Schlossfestspiele Neersen Mit Mark Twain den Mississippi runter

Neersen · Bei den Schlossfestspielen gab Gregor Eckert den Schriftsteller als kauzig unkonventionelle Persönlichkeit.

 Der Schauspieler Gregor Eckert gestaltete den Abend im Schloss Neersen im szenischen Spiel.

Der Schauspieler Gregor Eckert gestaltete den Abend im Schloss Neersen im szenischen Spiel.

Foto: Kurt Lübke

Tom Sawyer und Huckleberry Finn sind sicherlich die bekanntesten Helden aus Mark Twains literarischem Schaffen. Sie fehlten natürlich nicht in Gregor Eckerts biografischem Soloprogramm „Gestatten! Mark Twain“. Im Ratssaal von Schloss Neersen las der Schauspieler nicht, sondern spielte Ausschnitte aus den Abenteuern zweier Lausbuben. Witzig hintergründig zeichnete er in Tonfall und Auftreten die Gemütsverfassung des jungen Huck nach wie auch den Charakter von dessen trunksüchtigen und berechnenden Vater.

Er habe für Tom Sawyer wohl selbst am meisten Modell gestanden, ließ Eckert Mark Twain sagen. Der Schauspieler gestaltete den Abend im szenischen Spiel. Bücher waren Teil der Requisiten aus dem großen Reisekoffer, doch nicht Basis einer Lesung. Der Darsteller trat im weißen Anzug mit halb unter der Weste verborgener roter Krawatte auf – in der einen Hand eine dicke Zigarre und in der anderen oft ein Glas Bourbon – so wie Zeitgenossen laut einer Schilderung Mark Twain häufig gesehen haben mochten. Er gab den Schriftsteller als kauzigen Sonderling, der in den Betrachtungen humoristisch, entlarvend, bissig und scharfzüngig in der Gesellschaftskritik war.
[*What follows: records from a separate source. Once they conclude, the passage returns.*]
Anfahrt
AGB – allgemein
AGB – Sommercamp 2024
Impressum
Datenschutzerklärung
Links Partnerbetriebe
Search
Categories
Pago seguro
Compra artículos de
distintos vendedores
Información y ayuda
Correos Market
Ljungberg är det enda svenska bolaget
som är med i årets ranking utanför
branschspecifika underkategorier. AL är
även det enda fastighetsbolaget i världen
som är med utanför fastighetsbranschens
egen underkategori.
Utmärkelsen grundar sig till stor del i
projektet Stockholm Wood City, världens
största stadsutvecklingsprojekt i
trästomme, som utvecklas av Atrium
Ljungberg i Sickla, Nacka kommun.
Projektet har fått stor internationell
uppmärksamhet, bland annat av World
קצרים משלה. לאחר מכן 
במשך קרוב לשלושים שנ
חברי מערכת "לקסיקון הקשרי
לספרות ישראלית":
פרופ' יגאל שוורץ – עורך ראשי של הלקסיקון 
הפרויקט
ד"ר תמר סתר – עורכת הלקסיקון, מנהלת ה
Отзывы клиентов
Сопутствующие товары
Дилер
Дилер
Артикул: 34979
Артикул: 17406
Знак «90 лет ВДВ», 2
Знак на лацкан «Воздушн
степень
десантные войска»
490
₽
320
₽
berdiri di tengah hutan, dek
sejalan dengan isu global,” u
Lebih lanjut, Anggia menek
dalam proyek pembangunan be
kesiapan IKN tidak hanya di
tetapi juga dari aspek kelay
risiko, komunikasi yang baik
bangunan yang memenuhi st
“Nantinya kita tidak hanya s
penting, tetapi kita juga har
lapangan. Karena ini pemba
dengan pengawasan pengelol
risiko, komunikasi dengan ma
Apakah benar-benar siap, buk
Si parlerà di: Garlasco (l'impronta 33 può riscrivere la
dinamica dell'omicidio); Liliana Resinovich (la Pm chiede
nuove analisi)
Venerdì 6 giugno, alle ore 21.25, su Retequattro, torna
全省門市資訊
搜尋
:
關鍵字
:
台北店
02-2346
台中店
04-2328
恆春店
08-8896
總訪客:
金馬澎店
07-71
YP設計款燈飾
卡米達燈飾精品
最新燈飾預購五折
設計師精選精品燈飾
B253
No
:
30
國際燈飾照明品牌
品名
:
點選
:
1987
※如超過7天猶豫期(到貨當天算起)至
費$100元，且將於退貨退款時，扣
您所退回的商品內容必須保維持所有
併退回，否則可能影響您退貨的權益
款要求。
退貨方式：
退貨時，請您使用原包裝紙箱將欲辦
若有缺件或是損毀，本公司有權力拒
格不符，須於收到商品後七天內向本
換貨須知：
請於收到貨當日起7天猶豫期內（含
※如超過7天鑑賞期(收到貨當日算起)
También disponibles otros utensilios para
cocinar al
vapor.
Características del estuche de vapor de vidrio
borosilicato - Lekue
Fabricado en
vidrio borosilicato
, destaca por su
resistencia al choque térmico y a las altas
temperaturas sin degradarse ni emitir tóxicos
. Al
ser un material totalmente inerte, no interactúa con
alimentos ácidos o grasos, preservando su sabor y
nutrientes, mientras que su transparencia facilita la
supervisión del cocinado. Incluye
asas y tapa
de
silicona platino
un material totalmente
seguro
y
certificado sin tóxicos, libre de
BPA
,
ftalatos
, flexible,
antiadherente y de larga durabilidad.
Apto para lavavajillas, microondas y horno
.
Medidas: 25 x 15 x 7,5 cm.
Als Weltenbummler war Mark Twain kreuz und quer durch die Vereinigen Staaten unterwegs gewesen und hatte einen Teil seines Lebens in Europa verbracht. In Anspielung auf dessen satirisches Essay über die deutsche Sprache karikierte der Schauspieler mit Mark Twains Worten temperamentvoll die „alphabetische Prozession“ langer Wortverbindungen und komplizierte Deklinationen. Er heiße Samuel Langhorne Clemens, sei aber bekannt als Mark Twain und über 100 Jahre tot, sagte Eckert nach diesem Einstieg im Rollenspiel zur Biographie des Autors. In der Ich-Perspektive erzählte er von abenteuerlich anmutenden Lebensstationen, von Mark Twains vorübergehender Arbeit als Lotse und wie der Ruf der Mississippi-Flussschiffer das Pseudonym für das literarische Schaffen prägte.

Mit lebendig eingefügten Zitaten gab Eckert Einblick in das Wesen des Mannes mit dem tiefgründigen Blick auf die Welt, der zum Beispiel sarkastisch befand, die Wahrheit sei das beste Gut des Menschen und daher sparsam anzuwenden. Behutsam mimte der Schauspieler Mark Twains Schmerz über den Tod der Frau und von drei der vier Kinder. Witzig war der Auftritt zum nachgespielten französischen Duell, bei dem einzig der Sekundant durch einen Sturz verletzt wurde. Den Franzosen war Mark Twain offensichtlich nicht unbedingt zugeneigt, wie die Zitate bewiesen. Die Deutschen mochte er anscheinend trotz ihrer Sprache schon eher. Doch deren Lust zu weinen beim Hören von Wagners „Lohengrin“ amüsierte ihn wohl, während er befand, dass nichts einer Oper so guttue wie das Weglassen des Gesangs.

Ausdrucksstark mimte Eckert die Empörung über Rassismus und Sklaverei, um ebenso die Erschöpfung des gealterten Schriftstellers nachzuempfinden, der über Tod und Teufel sinnierte. Mit Twain ließ er den Abend ausklingen zu Handlungsempfehlungen für das diesseitige und jenseitige Leben – so auch mit den Worten „Gib jedem Tag die Chance, der schönste deines Lebens zu sein“.